[Dataset items]
################

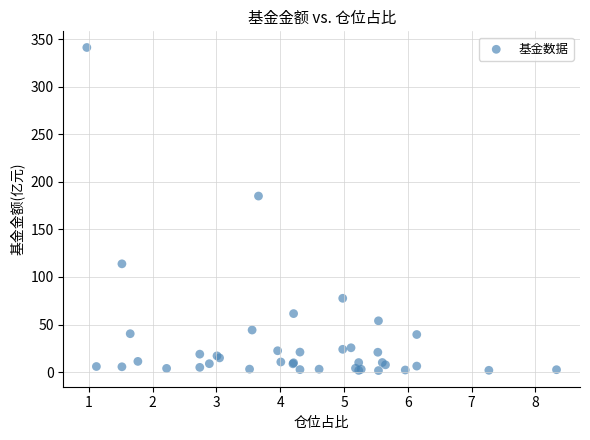

What Y value in the scatter plot is closest to 171?

185.1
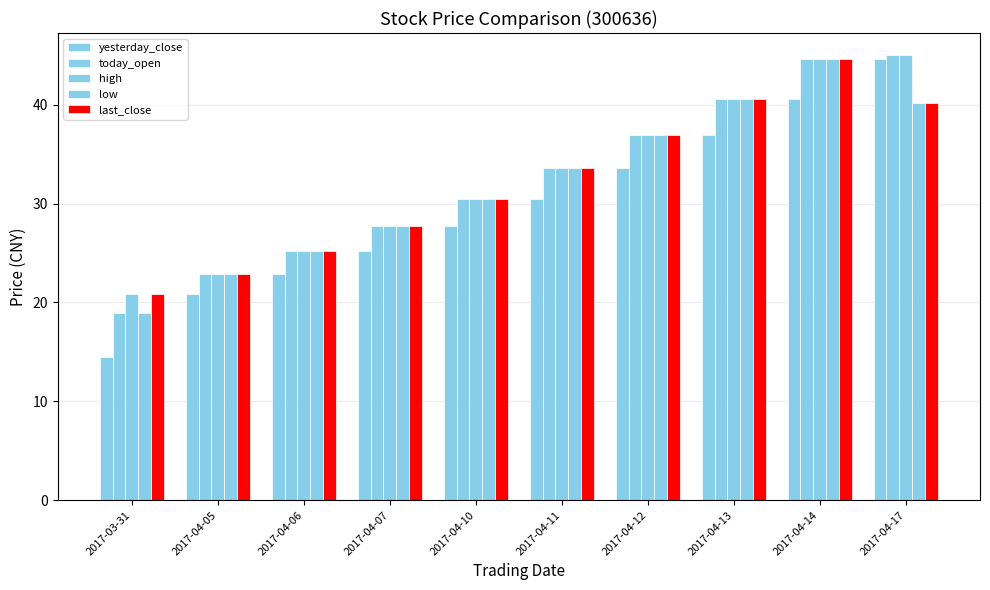

How many groups of bars are there?

10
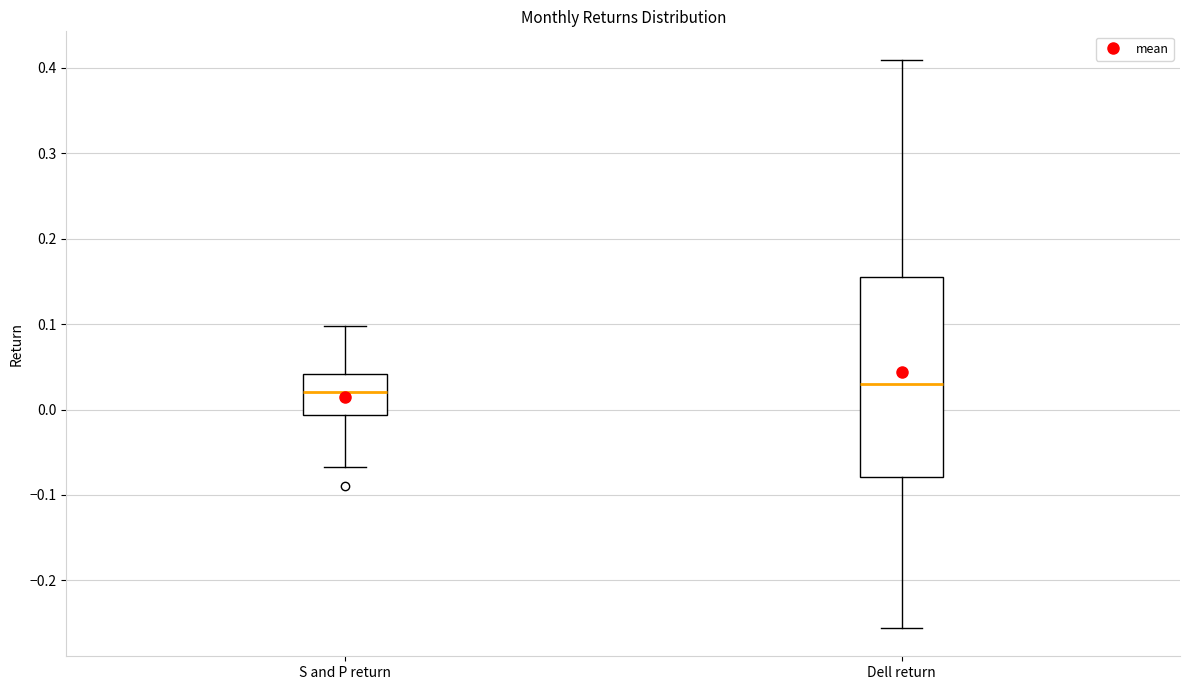

Which box has the highest median line?

Dell return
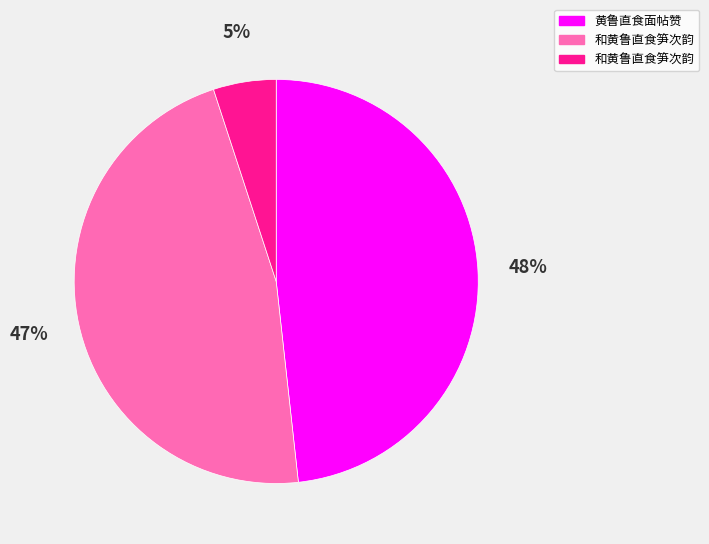

To the nearest percent, what is the difference between the largest and smallest slice percentages?

43%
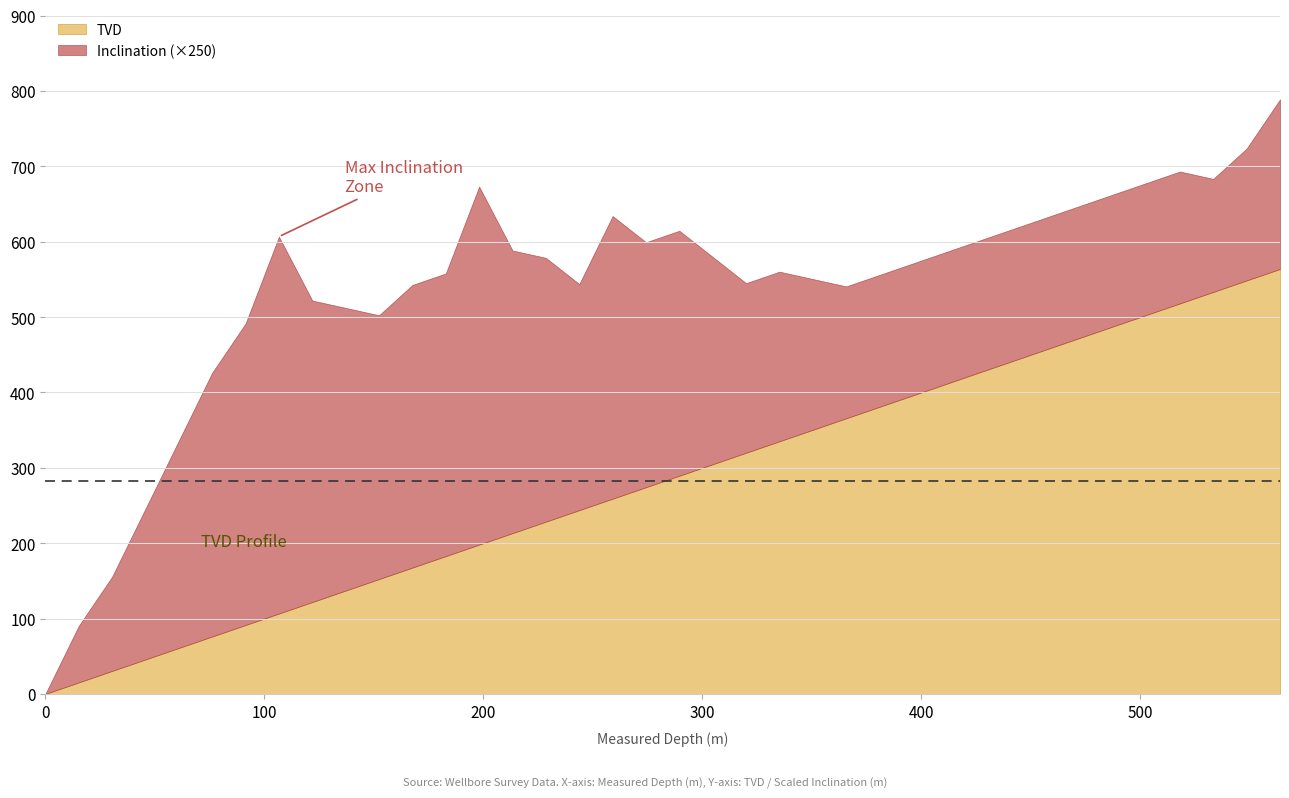

Is it true that MD equals 518.2 at 34?

True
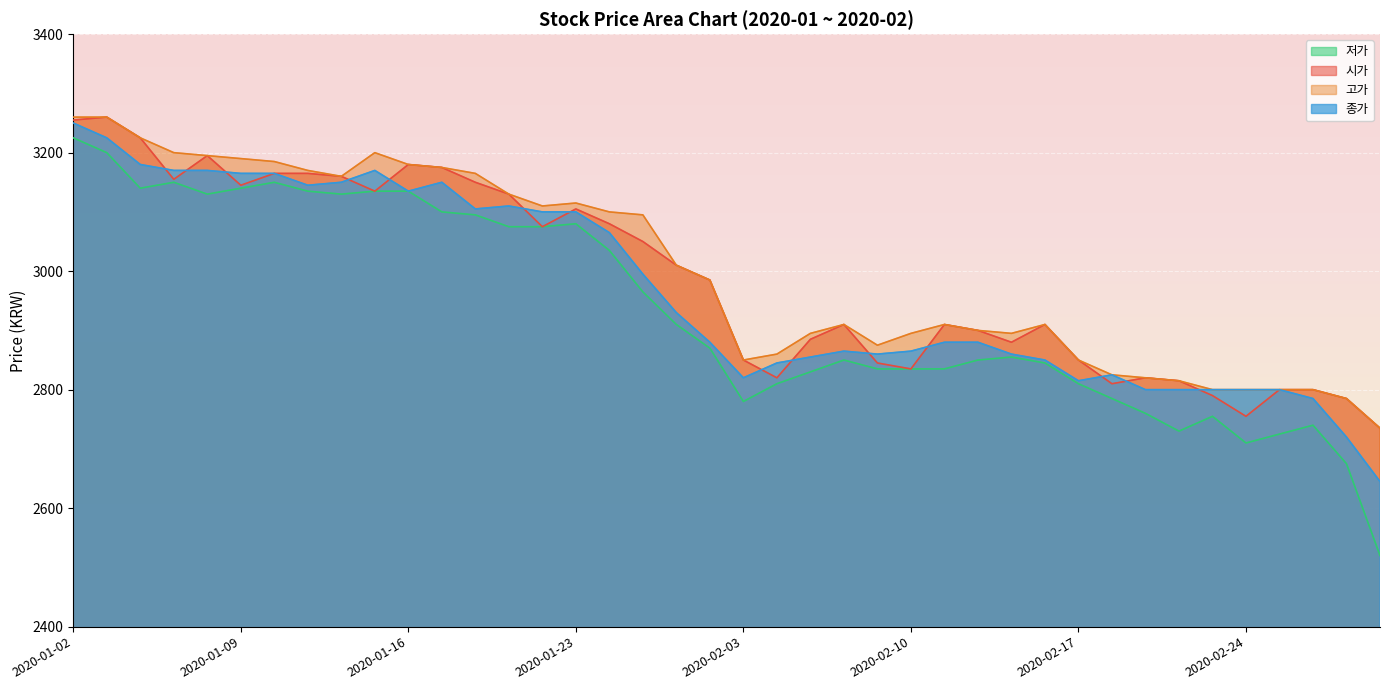

Reading left to right, extract all data points from this chart.

시가: 3255	3260	3225	3155	3195	3145	3165	3165	3160	3135	3180	3175	3150	3130	3075	3105	3080	3050	3010	2985	2850	2820	2885	2910	2845	2835	2910	2900	2880	2910	2850	2810	2820	2815	2790	2755	2800	2800	2785	2735
고가: 3260	3260	3225	3200	3195	3190	3185	3170	3160	3200	3180	3175	3165	3130	3110	3115	3100	3095	3010	2985	2850	2860	2895	2910	2875	2895	2910	2900	2895	2910	2850	2825	2820	2815	2800	2800	2800	2800	2785	2735
저가: 3225	3200	3140	3150	3130	3140	3150	3135	3130	3135	3135	3100	3095	3075	3075	3080	3035	2965	2910	2870	2780	2810	2830	2850	2835	2835	2835	2850	2855	2845	2810	2785	2760	2730	2755	2710	2725	2740	2675	2520
종가: 3250	3225	3180	3170	3170	3165	3165	3145	3150	3170	3135	3150	3105	3110	3100	3100	3065	2995	2930	2880	2820	2845	2855	2865	2860	2865	2880	2880	2860	2850	2815	2825	2800	2800	2800	2800	2800	2785	2720	2645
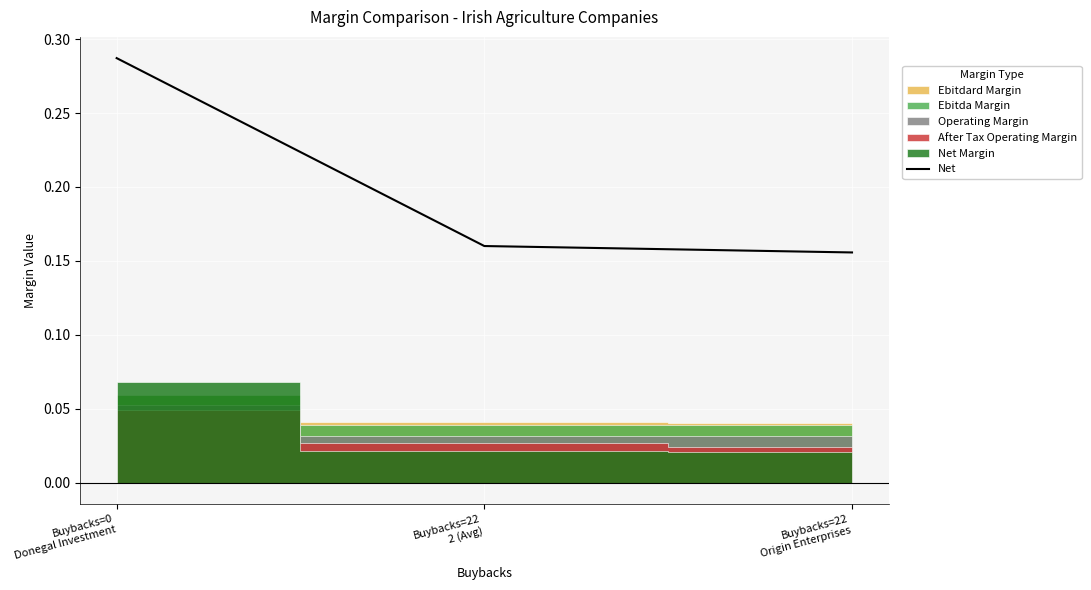

List the labels in order of value, smallest first.

Buybacks=22
Origin Enterprises, Buybacks=22
2 (Avg), Buybacks=0
Donegal Investment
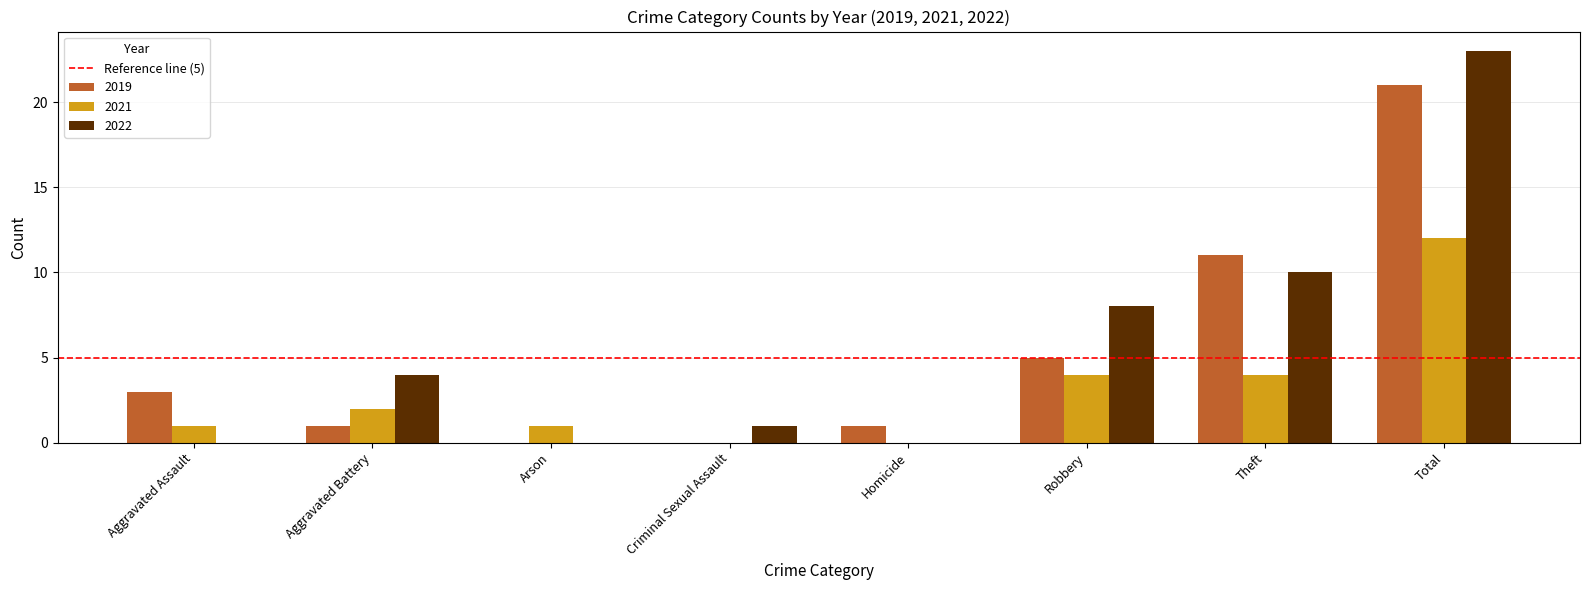

True or false: 2021 has a value of 1 at Aggravated Battery.

False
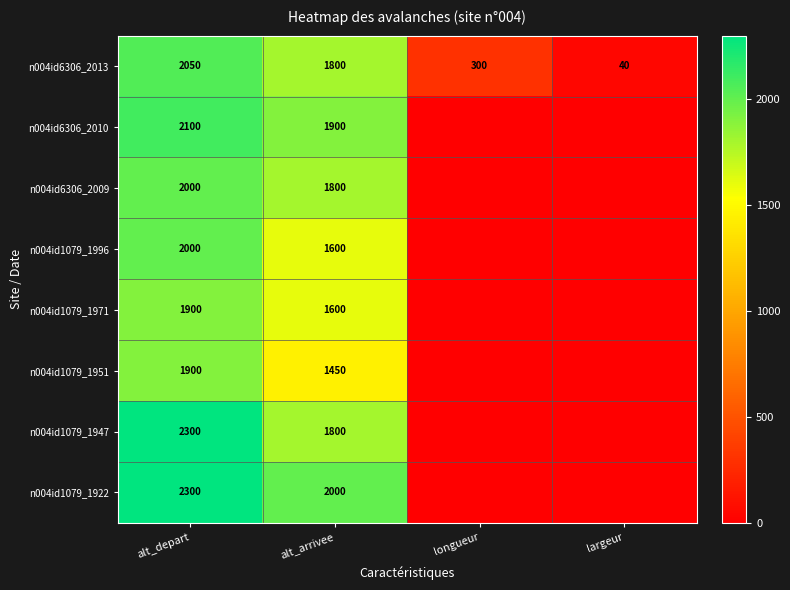

What is the total value across all series at alt_depart?

16550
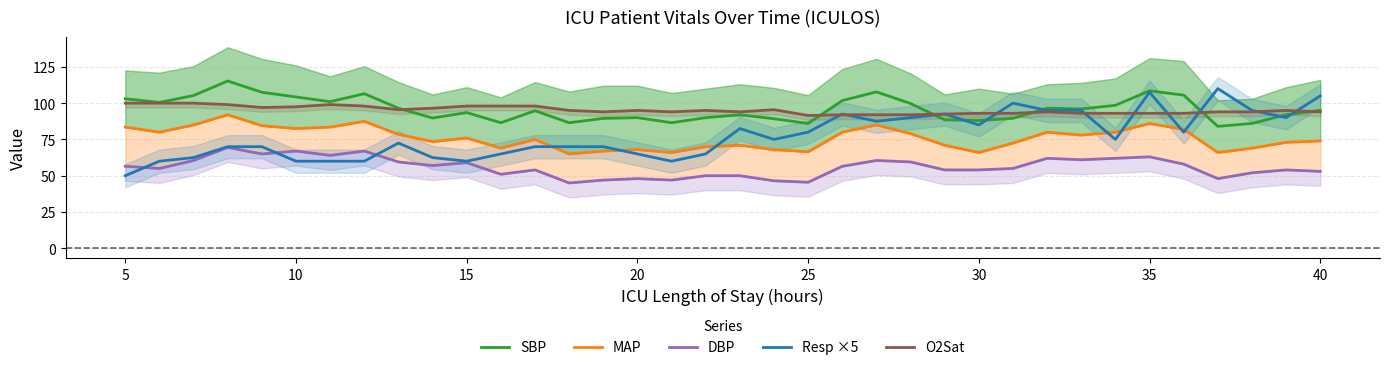

True or false: Resp ×5 has a value of 85.0 at 30.

True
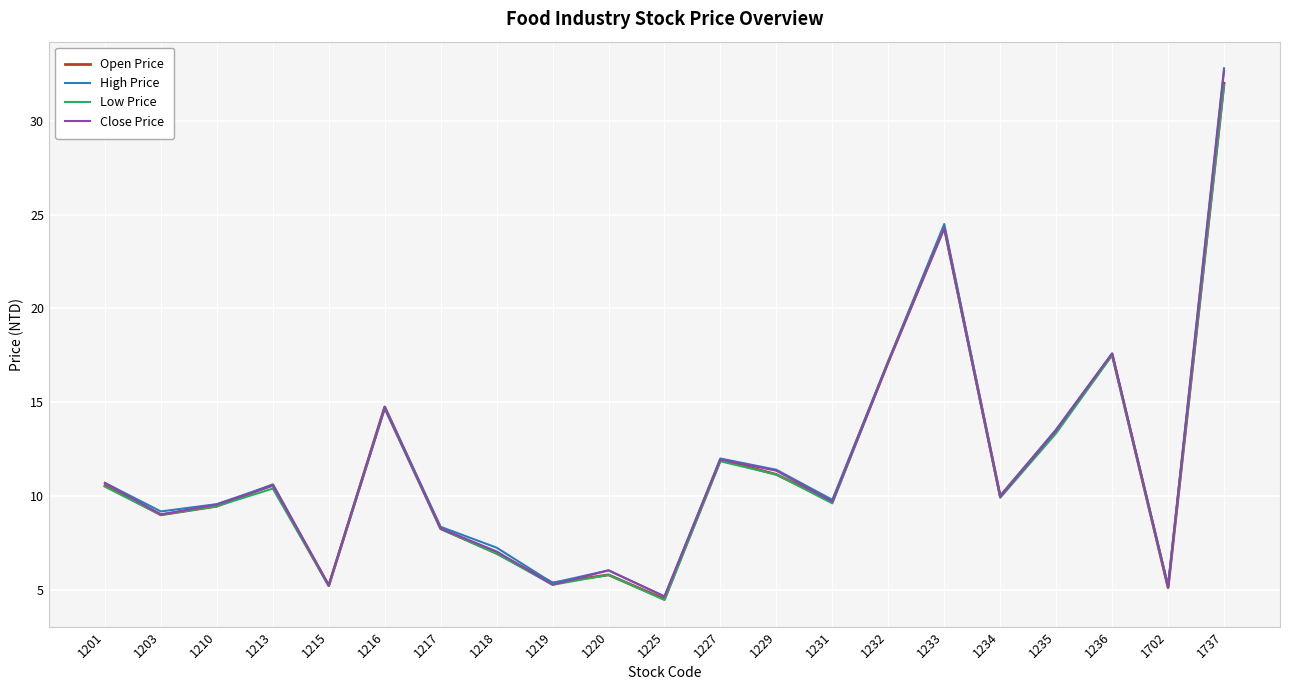

At which category does Open Price reach its first local peak?

1213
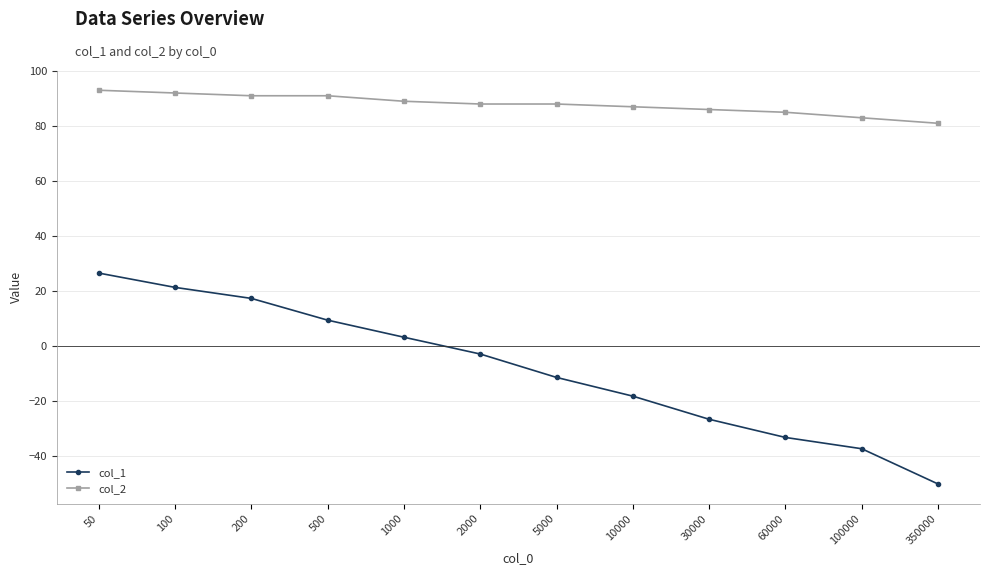

What is the maximum value for col_2?

93.0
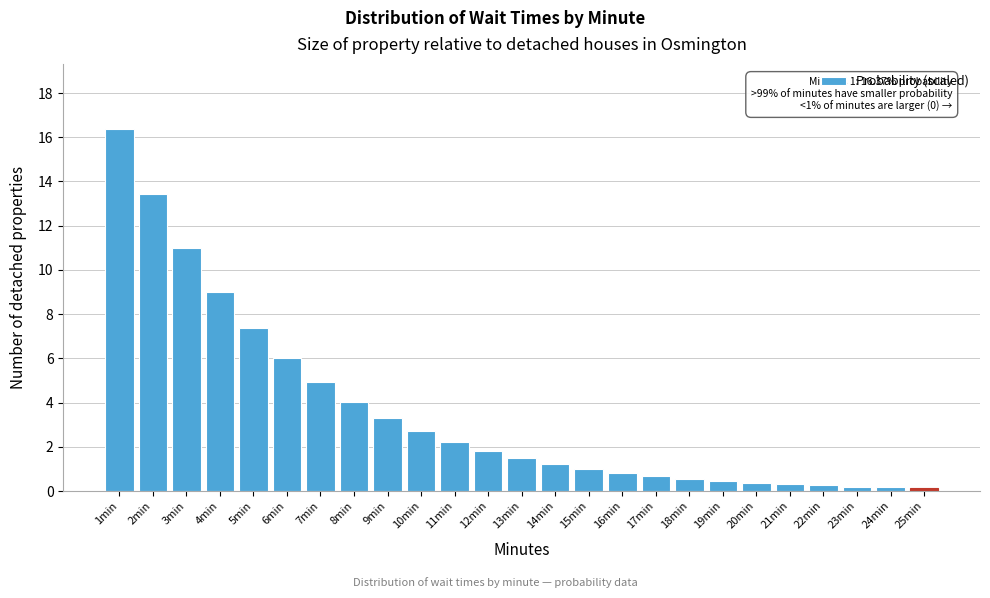

What is the change in value from 2min to 19min?

-13.0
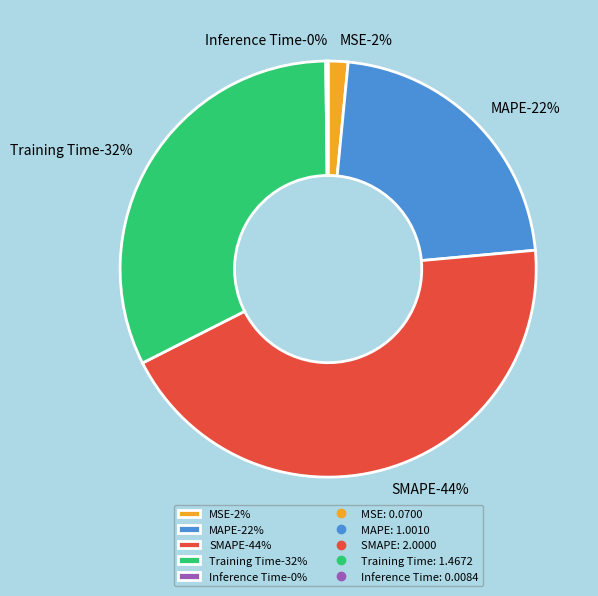

How many segments does this pie chart have?

5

################

▸ **Description of the task**: Update all of the records above by changing every "True or false" to "True/false" and keeping everything else the same. Omit the pictures from your answer.

▸ **Solution to the exercise**:
What Y value in the scatter plot is closest to 171?

185.1

How many groups of bars are there?

10

Which box has the highest median line?

Dell return

To the nearest percent, what is the difference between the largest and smallest slice percentages?

43%

Is it true that MD equals 518.2 at 34?

True

Reading left to right, extract all data points from this chart.

시가: 3255	3260	3225	3155	3195	3145	3165	3165	3160	3135	3180	3175	3150	3130	3075	3105	3080	3050	3010	2985	2850	2820	2885	2910	2845	2835	2910	2900	2880	2910	2850	2810	2820	2815	2790	2755	2800	2800	2785	2735
고가: 3260	3260	3225	3200	3195	3190	3185	3170	3160	3200	3180	3175	3165	3130	3110	3115	3100	3095	3010	2985	2850	2860	2895	2910	2875	2895	2910	2900	2895	2910	2850	2825	2820	2815	2800	2800	2800	2800	2785	2735
저가: 3225	3200	3140	3150	3130	3140	3150	3135	3130	3135	3135	3100	3095	3075	3075	3080	3035	2965	2910	2870	2780	2810	2830	2850	2835	2835	2835	2850	2855	2845	2810	2785	2760	2730	2755	2710	2725	2740	2675	2520
종가: 3250	3225	3180	3170	3170	3165	3165	3145	3150	3170	3135	3150	3105	3110	3100	3100	3065	2995	2930	2880	2820	2845	2855	2865	2860	2865	2880	2880	2860	2850	2815	2825	2800	2800	2800	2800	2800	2785	2720	2645

List the labels in order of value, smallest first.

Buybacks=22
Origin Enterprises, Buybacks=22
2 (Avg), Buybacks=0
Donegal Investment

True/false: 2021 has a value of 1 at Aggravated Battery.

False

What is the total value across all series at alt_depart?

16550

True/false: Resp ×5 has a value of 85.0 at 30.

True

At which category does Open Price reach its first local peak?

1213

What is the maximum value for col_2?

93.0

What is the change in value from 2min to 19min?

-13.0

How many segments does this pie chart have?

5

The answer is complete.